Barna Research has published a new report on the importance of church attendance among Americans. You can read the report HERE.
According to Barna, approximately 50% of believing Americans do not feel that church attendance plays a significant role in their spiritual formation. In fact, church attendance didn’t even make the top ten list of practices believers find helpful in growing their faith. The top two reasons people attend church are to learn about God and feel closer to Him. But according to the report, ” Adults are aware of their very real spiritual needs, yet they are increasingly dissatisfied with the church’s attempt to meet those spiritual needs and are turning elsewhere.” The irony I find in this research is that the more the church strives for cultural relevance, the more distasteful it becomes in the eyes of culture.

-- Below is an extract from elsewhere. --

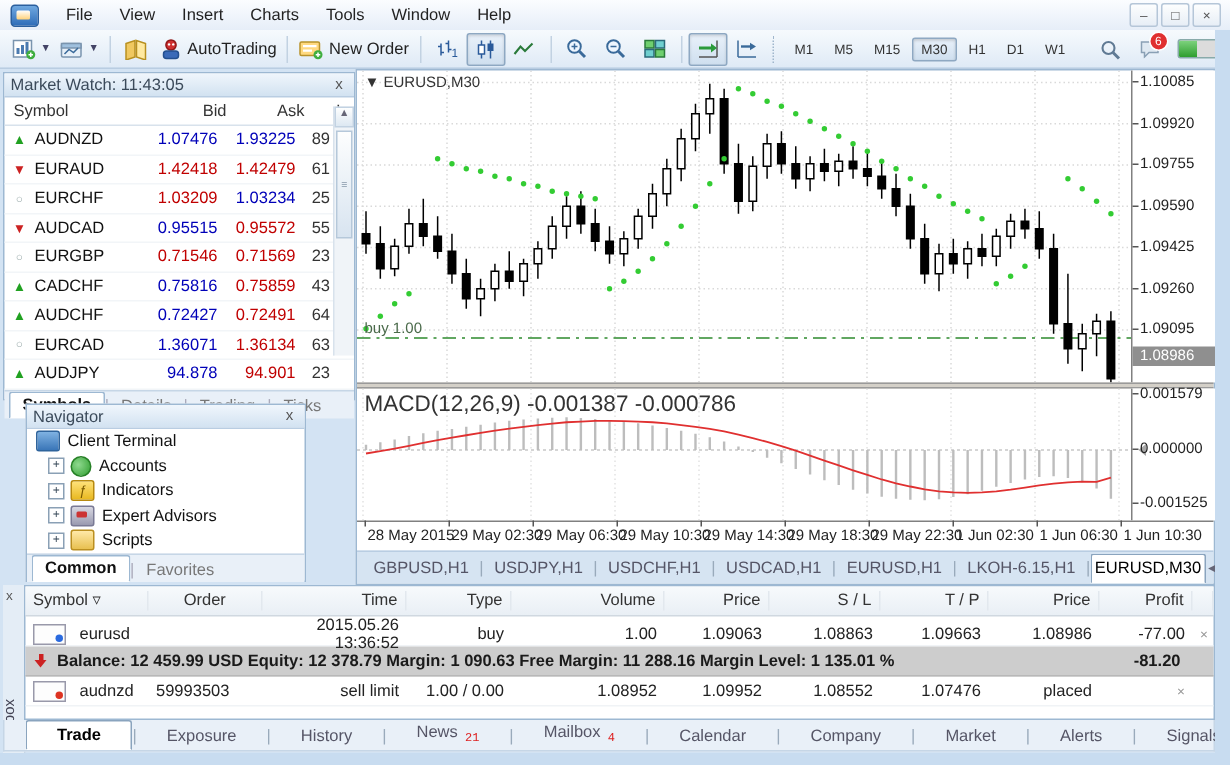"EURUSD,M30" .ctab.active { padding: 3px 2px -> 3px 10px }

So what do we do with this information? First, I believe we need to be unapologetically biblical in our approach to worship and discipleship. When I go to a restaurant I expect food. I’m never surprised or indignant that food is offered to me. Along the same line, I believe people come to church and expect to hear and understand what the Bible has to say. We should not be apologetic to offer the “Bread of Life” to all ages. Second, I think we need to do our best to live the Bible authentically. One of the reasons people in the study cite for their withdrawal from church is the hypocrisy of the members. The word hypocrite finds its etymology in Greek theater. It means, “one who wears a mask.” The Christian faith must be practiced with deep intentionality. When we fail to live within range of Christ’s expectations, we wear the mask of something we profess but don’t actually believe. And that hypocrisy is what makes churches irrelevant.
Next month we celebrate Holy Week and Easter. My hope for us is that we will not limit our celebration to one week a year, but will discover the joys of the power of the resurrection each and every day we live!